==== Given text

# Akita pups



## kuma (Aug 26, 2008)

Heres a few pics taken in the last week pups are 5 weeks today very beautiful pups going to be hard when i have to let them go to a good home....


----------



## Guest (Sep 12, 2008)

OMG how lush are they


----------



## RebeccaArmstrong (May 23, 2008)

OMG i love them ... i want that little one just behind the others on the middle picture - i looked at him first when i opened the picture and could hear a little 'mummy?' Lol


----------



## kuma (Aug 26, 2008)

who couldn't fall in love with these 2 pups female with the leaf in her mouth and a male sitting down... i love them all there all beautiful


----------



## happysaz133 (Jun 5, 2008)

They are adorable little fluffballs


----------



## momentofmadness (Jul 19, 2008)

They are so cute..

Does anyone remember the cartoon the Ewoks... well the pic of them looking out of there bed reminds me of the E E E E Ewoookkkkks!!


----------



## Guest (Sep 12, 2008)

dont rememba ewoooooooooooks lol.

omg tho, them babys are gorgoussssss....i luv them rusty color puppys...now i wouldnt say no to one of them


----------



## JANICE199 (Feb 1, 2008)

my hubby would love one of those
they are beautifull


----------



## colliemerles (Nov 2, 2007)

wow they are gorgeous,,,,,,,,,,,,,,,,,,


----------



## Guest (Sep 13, 2008)

Oh my god i should not have looked at this thread,,,,,,,,,,,,,,,,,,,,, i want one


----------



## Jumberlina (Apr 8, 2008)

Orrrr wats this 1's name??

Its so cute....

Its my favourite.....

Can i hav him????

..................


----------



## sskmick (Feb 4, 2008)

What gorgeous puppies, so chunky and fluffy.

Sue


----------



## Vixie (Nov 17, 2007)

they are gorgeous pups so so cute


----------



## kuma (Aug 26, 2008)

Had to post a couple more pics there to cute


----------



## budette (Sep 18, 2008)

Beautiful pups ... I'd take them all if I could. Hope you find a good home for them all!  Thanks for sharing


----------



## Jumberlina (Apr 8, 2008)

Jumberlina said:


> Orrrr wats this 1's name??
> 
> Its so cute....
> 
> ...


isnt that 1 cute


----------



## 70ridgeway (Nov 13, 2008)

stunning only word for them i hope you find homes for them all


----------



## SallyUK (May 27, 2008)

They are absolutely fantastic.

I love the one to the far right in both pics 

Sal
x


----------



## firestormkitty (Apr 27, 2008)

Eolabeo said:


> dont rememba ewoooooooooooks lol.
> 
> omg tho, them babys are gorgoussssss....i luv them rusty color puppys...now i wouldnt say no to one of them


Are you coming back we have missed you in the general chat :thumbup:


----------



## colliemerles (Nov 2, 2007)

firestormkitty said:


> Are you coming back we have missed you in the general chat :thumbup:


.............................


----------



## Guest (Nov 26, 2008)

kuma said:


> Heres a few pics taken in the last week pups are 5 weeks today very beautiful pups going to be hard when i have to let them go to a good home....


Lovely pups ! what does the mum and dad look like ?? post a pic of them !


----------



## noushka05 (Mar 28, 2008)

they are Gorgeous like little bears!


----------

========

Your goal>
Transcribe the Akita pups thread verbatim, from "They are adorable" up to and including "E E Ewoookkkkks!!".

==== Data provided

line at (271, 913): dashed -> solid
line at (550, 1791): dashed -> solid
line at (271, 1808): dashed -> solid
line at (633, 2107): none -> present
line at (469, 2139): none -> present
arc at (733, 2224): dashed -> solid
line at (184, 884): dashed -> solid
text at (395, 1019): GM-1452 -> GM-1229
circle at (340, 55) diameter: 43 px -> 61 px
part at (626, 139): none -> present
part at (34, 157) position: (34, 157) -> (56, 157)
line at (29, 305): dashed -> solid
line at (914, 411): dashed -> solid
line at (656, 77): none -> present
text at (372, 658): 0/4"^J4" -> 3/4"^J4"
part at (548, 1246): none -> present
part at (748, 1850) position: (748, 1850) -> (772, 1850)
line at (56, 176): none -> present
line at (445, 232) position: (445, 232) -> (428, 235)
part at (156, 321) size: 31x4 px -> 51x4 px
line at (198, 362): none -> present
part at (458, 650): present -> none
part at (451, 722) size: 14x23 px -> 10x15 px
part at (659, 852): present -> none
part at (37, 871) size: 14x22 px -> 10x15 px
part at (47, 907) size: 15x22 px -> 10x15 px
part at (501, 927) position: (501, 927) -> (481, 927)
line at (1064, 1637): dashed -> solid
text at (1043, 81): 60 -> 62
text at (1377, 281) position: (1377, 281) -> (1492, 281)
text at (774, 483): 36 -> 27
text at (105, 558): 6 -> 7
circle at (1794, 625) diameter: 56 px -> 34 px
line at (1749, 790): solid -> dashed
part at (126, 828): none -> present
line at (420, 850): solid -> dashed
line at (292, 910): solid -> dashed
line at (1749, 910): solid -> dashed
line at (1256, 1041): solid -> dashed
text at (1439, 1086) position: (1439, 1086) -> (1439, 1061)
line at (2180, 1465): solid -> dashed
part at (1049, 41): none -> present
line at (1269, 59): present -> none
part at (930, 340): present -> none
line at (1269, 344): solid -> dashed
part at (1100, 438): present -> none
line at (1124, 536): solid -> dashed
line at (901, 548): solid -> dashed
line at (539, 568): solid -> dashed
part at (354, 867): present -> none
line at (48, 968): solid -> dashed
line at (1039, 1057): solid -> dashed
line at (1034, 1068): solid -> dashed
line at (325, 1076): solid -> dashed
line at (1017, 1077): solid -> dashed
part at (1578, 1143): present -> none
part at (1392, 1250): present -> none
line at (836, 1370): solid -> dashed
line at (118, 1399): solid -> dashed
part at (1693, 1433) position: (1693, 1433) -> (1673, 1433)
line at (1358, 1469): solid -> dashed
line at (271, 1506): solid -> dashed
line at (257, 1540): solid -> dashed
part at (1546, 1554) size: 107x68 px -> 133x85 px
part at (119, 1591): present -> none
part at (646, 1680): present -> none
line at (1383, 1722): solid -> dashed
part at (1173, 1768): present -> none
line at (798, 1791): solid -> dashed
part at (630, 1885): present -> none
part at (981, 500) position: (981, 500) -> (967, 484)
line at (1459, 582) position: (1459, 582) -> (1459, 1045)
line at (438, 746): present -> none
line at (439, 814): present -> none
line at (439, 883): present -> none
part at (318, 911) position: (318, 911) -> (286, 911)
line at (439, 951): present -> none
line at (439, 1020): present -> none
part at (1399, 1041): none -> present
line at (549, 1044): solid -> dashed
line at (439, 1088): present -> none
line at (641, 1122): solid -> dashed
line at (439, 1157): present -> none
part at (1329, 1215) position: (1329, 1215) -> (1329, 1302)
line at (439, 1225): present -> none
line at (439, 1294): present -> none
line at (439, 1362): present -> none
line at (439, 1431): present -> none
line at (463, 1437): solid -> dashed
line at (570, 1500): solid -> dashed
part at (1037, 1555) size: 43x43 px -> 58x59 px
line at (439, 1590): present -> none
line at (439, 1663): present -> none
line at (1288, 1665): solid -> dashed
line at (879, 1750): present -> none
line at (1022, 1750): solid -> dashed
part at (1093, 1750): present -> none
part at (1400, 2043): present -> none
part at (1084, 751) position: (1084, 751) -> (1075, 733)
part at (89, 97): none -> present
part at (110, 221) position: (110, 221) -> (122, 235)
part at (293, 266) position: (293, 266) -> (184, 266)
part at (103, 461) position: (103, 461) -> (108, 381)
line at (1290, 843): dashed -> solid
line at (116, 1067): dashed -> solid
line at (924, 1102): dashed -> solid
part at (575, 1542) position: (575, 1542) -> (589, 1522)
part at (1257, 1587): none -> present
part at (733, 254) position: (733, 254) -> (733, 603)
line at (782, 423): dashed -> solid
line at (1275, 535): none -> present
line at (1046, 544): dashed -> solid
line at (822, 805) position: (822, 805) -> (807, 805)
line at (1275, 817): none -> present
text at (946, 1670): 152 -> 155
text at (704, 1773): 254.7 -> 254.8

========

Complete output>
They are adorable little fluffballs


----------



## momentofmadness (Jul 19, 2008)

They are so cute..

Does anyone remember the cartoon the Ewoks... well the pic of them looking out of there bed reminds me of the E E E E Ewoookkkkks!!